実はアマゾンにとって、料理宅配は「リベンジ」の場でもあります。同社は2016年からイギリスで独自の宅配サービスを展開していましたが、熾烈な競争に勝てず、わずか2年で撤退した苦い過去があります。そのため、自社での再参入ではなく、既に確固たる地位を築いているデリバルーへの出資という形で、再びこの巨大市場に食い込もうという戦略を描いているのです。
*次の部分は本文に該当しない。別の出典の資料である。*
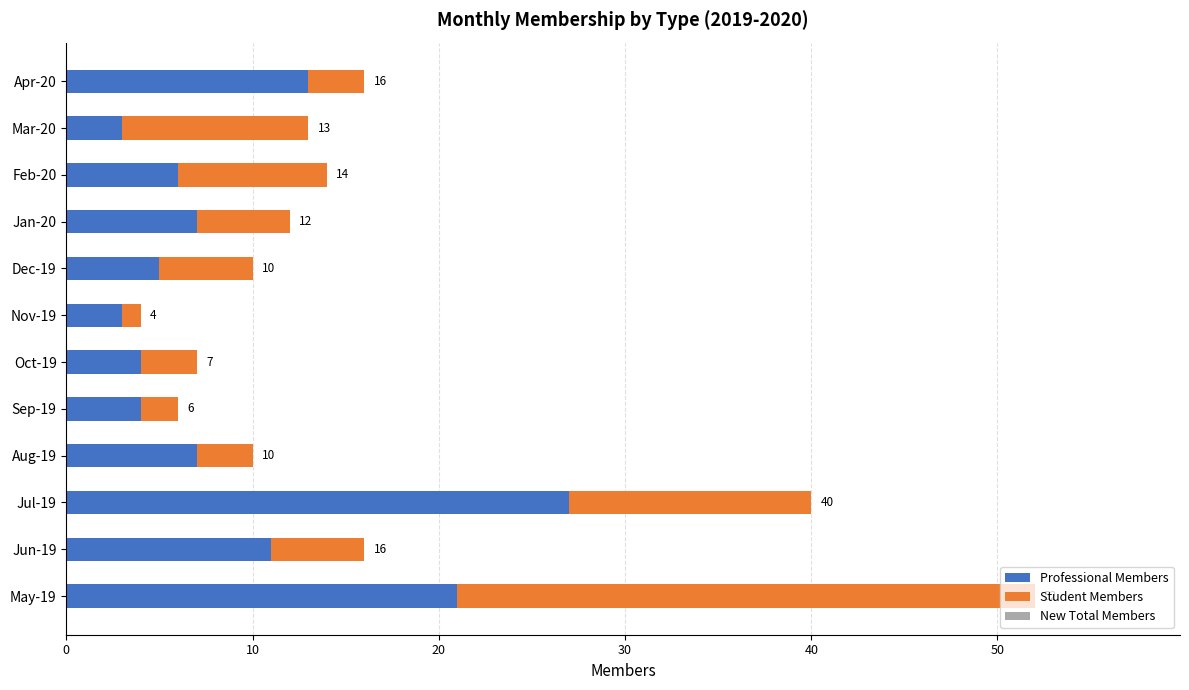

What is the total value across all series at Feb-20?

14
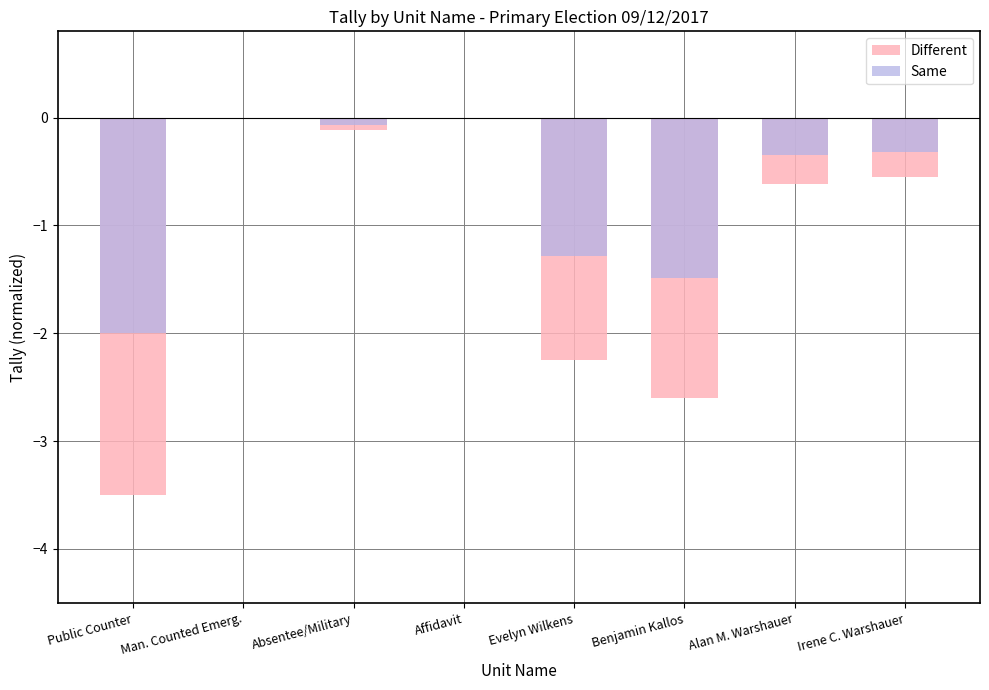

What value does the Different series have at Public Counter?

-3.5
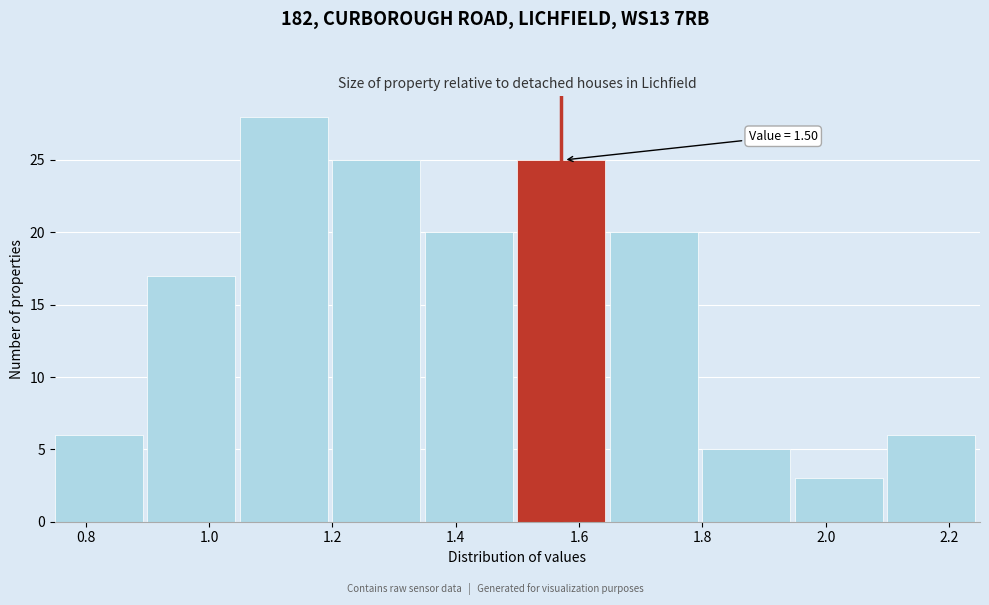

Over which range of the x-axis is the bar tallest?

1.05 to 1.20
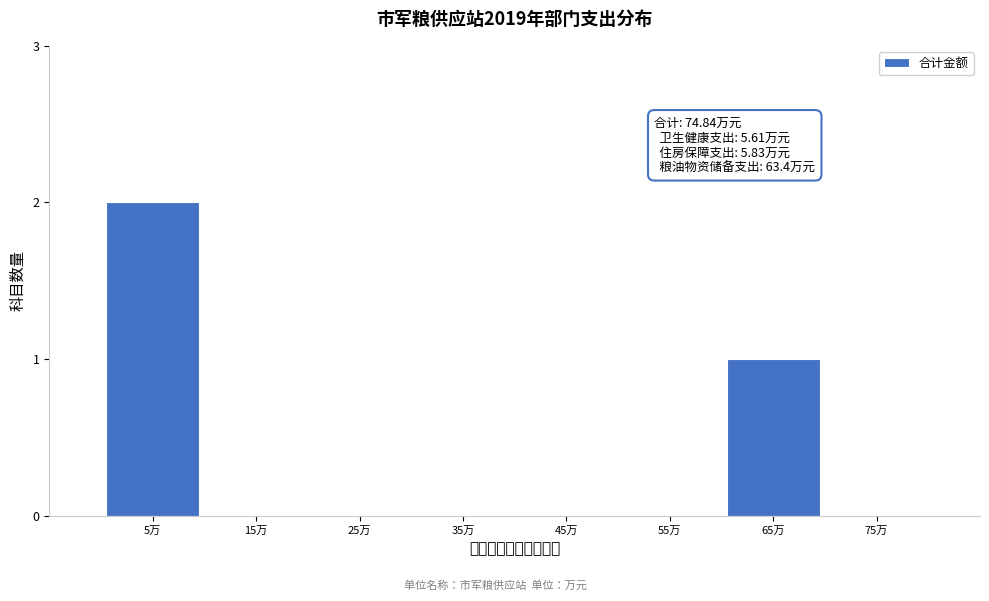

Reading left to right, extract all data points from this chart.

5万=2	15万=0	25万=0	35万=0	45万=0	55万=0	65万=1	75万=0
SNS上では、このニュースに対して「アマゾンが支配する世界が広がるのは怖い」といった独占を警戒する声がある一方で、「配達の効率が上がるなら歓迎したい」という利便性を重視する意見も入り混じっています。テック業界の巨人が既存の成功企業を飲み込んでいく構図は、現代のデジタル経済が抱える典型的な課題といえるでしょう。
個人的な見解としては、自由な競争こそがイノベーションの源泉である以上、今回の当局による慎重な姿勢は支持されるべきだと考えます。もしアマゾンの持つ膨大な顧客データとデリバルーの物流網が不当に結びつけば、新規参入の芽を摘んでしまう恐れがあるからです。巨大資本の参入は市場を活性化させる側面もありますが、それが「独占」への入り口にならないか、2020年にかけての調査の進展を注視する必要があります。